How many lines in the rows below contain the string "chair"? Reply with the number only.

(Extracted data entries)
---+---
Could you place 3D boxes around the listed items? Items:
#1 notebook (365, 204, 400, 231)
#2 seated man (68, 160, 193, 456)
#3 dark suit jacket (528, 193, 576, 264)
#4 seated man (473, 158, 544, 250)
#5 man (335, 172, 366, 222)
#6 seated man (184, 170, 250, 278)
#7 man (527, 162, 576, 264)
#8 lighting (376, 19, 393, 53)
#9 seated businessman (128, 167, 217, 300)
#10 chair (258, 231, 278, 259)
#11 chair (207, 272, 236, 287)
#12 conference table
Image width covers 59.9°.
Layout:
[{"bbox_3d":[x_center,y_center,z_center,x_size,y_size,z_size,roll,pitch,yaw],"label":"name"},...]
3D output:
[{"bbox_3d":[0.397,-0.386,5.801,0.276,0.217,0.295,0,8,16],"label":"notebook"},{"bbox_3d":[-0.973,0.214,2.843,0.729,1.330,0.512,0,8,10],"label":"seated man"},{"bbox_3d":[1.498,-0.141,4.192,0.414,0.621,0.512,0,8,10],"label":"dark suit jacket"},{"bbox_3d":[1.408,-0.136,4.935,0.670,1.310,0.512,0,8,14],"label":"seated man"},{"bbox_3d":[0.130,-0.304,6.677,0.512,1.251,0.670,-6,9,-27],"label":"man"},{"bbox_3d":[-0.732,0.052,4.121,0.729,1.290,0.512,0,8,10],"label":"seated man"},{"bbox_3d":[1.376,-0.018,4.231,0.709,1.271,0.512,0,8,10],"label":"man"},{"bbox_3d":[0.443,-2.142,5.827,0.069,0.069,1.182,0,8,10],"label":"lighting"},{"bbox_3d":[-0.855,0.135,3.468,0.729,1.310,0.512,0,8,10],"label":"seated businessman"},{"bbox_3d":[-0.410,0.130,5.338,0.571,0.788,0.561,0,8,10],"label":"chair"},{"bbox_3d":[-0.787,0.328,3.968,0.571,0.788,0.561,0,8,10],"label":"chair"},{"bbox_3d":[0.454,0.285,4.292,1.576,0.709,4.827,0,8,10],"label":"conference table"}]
---+---
- **OUTPUT FOR THIS TASK**:
3